The opinion of the court was delivered by

Reed, J.

This action is to replevy a piano. Isenreath received the possession of the piano from the Lanter Company, and gave a certificate that he had hired it from the Lanter Company, it being of the value of $290, for which he agreed to pay $50 on signing this agreement, and to pay the balance in installments of - $7 per month, monthly in advance, or *324sooner, at bis option. That the agreement was to be a hiring contract only, until he, Isenreath, should pay for the instrument in full, and get a receipted bill therefor, the instrument to remain meanwhile the property of the Lauter Company absolutely.

it was agreed that in case of any default in payment by Isenreath at any time, Lauter Company were at liberty to enter any premises where said instrument might be and take it away as their own property.

This certificate was not filed in the office of the register of deeds for Passaic county until May 28th, 1908, although the paper was executed September 15th, 1906.

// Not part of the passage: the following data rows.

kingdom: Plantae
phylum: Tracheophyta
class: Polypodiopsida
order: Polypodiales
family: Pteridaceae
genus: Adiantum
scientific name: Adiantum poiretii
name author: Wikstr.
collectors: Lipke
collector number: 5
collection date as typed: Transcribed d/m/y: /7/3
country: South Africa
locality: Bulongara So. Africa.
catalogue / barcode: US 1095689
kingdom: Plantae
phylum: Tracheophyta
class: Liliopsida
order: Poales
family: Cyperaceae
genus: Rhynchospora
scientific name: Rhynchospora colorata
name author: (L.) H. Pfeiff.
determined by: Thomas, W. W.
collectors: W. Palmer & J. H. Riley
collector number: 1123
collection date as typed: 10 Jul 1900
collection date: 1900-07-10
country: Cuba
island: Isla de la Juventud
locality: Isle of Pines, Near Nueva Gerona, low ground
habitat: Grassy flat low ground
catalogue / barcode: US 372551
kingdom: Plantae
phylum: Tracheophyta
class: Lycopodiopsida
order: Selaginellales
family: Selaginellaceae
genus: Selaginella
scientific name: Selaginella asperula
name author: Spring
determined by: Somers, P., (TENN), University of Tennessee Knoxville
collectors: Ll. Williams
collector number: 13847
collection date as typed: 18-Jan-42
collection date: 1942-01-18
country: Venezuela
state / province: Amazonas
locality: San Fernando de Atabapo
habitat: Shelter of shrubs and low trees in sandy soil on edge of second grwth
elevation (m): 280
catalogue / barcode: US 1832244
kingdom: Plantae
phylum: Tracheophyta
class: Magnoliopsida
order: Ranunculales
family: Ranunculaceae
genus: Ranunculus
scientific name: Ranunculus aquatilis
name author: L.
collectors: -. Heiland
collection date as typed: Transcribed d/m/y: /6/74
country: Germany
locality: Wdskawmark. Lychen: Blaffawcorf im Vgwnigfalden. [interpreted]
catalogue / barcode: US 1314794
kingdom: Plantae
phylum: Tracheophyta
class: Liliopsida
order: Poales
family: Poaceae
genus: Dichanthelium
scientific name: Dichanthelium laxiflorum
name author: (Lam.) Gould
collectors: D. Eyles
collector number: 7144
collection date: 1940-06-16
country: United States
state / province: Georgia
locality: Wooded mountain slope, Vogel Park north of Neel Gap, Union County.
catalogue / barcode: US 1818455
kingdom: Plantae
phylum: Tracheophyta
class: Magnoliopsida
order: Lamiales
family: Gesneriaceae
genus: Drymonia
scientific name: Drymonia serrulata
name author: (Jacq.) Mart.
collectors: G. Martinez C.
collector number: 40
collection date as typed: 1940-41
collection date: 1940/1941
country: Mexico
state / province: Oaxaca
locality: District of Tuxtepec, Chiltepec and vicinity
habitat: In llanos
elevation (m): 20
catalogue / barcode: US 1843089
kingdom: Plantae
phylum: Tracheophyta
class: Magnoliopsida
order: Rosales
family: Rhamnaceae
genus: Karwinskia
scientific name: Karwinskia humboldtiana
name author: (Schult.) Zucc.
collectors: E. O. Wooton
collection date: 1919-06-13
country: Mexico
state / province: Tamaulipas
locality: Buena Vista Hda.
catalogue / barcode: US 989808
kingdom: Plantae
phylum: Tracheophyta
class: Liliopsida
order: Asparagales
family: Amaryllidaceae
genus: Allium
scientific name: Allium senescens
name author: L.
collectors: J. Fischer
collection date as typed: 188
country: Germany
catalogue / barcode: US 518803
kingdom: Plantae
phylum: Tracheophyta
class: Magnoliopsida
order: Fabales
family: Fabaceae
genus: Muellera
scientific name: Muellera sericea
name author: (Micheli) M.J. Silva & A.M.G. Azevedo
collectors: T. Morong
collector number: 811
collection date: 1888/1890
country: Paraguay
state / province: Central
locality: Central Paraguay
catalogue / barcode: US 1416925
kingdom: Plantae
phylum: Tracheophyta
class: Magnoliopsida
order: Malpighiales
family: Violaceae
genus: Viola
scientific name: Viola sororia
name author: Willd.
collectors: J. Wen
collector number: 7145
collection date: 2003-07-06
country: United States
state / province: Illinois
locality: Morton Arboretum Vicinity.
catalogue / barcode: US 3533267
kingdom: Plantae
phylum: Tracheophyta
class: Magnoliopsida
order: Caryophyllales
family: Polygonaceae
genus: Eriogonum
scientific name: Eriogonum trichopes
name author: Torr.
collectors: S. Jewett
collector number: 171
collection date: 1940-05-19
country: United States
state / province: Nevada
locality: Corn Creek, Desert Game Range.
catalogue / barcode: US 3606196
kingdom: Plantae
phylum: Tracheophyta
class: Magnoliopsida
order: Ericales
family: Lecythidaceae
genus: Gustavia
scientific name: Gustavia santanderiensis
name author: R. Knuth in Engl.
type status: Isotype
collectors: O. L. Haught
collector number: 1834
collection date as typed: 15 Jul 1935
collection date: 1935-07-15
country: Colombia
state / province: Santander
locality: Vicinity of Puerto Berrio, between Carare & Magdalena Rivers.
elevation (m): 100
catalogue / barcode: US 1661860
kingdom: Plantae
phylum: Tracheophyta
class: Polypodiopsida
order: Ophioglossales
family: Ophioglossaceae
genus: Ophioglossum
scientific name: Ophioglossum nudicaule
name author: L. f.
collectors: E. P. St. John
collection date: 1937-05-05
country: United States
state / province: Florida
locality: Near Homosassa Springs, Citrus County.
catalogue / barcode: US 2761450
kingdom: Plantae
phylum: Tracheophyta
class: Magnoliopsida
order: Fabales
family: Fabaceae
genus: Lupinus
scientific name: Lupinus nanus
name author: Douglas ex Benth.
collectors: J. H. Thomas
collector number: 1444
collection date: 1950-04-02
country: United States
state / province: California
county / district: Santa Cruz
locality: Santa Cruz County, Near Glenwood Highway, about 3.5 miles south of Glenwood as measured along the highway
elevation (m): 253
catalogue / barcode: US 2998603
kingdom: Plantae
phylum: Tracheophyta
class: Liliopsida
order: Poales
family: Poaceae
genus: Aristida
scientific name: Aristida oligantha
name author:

The piano, before the filing of the agreement aforesaid, had been sold by Isenreath to one Cohen, but no bill of sale was made to Cohen, and, of course, none filed for record.

The court found that Cohen was a bona fide purchaser from Isenreath, and gave judgment for Cohen.

It is insisted that the contract between the Lauter Company and Isenreath was not one for the conditional sale of the piano. In support of this insistence the case of Singer Manufacturing Co. v. Wolff Company, 41 Vroom 127, is cited. But in this case there was a hiring of a sewing machine at a fixed rent, with no clause that upon payment of the value of the machine title should pass to the bailee, nor that a bill of sale should be made to him.

In the present case, as has been stated, there is a provision that, upon the payment of monthly rentals for a period named, the Lauter Company will sell the piano to Isenreath and give a receipted hill for same. There is nothing in the point that the certificate was merely an agreement to sell in the future, if a certain condition is performed by the vendee, and that it is not an agreement for a present sale, title not to pass until the price is paid. The agreement is that a receipted bill shall be given upon full payment by the vendee, meaning that title shall pass upon the performance of that condition, and this constituted a conditional sale. Hine v. Roberts, 48 Conn. 267; Singer Manufacturing Co. v. Cole, 4 Lea 459; Lucas *325v. Campbell, 88 Ill. 447; Baldwin v. Van Wagner, 33 W. Va. 293.

The transaction being a conditional sale, accompanied by an actual delivery to Isenreath, the condition that the piano should remain the property of the Lauter Company until paid for was void as against a subsequent purchaser in good faith until recorded. Gen. Stat., p. 891, § 191.

This certificate, as has been already observed, was not recorded until after Isenreath had sold the piano to' Cohen.

But it is again insisted that under the terms of section 71 of the act of 1898 (Pamph. L., p. 670) the unrecorded conditional sale was void only as to a purchaser whose deed shall have been recorded.

This clause in the act of 1898 is dealt with and explained by Mr. Justice Garrison in his opinion in the case of Lauter & Co. v. O’Toole, ante p. 29, in which case this court decided that the provisions of the Conditional Sale act (Gen. Stat., p. 891), touching the right, of purchasers in good faith, is not affected by section 71 of the act concerning conveyances (Pamph. L. 1898, p. 670), and furthermore, that the former act was not repealed by the act to repeal sundry acts respecting conveyances. Pamph. L. 1898, p. 711.

The judgment in favor of Cohen should be affirmed.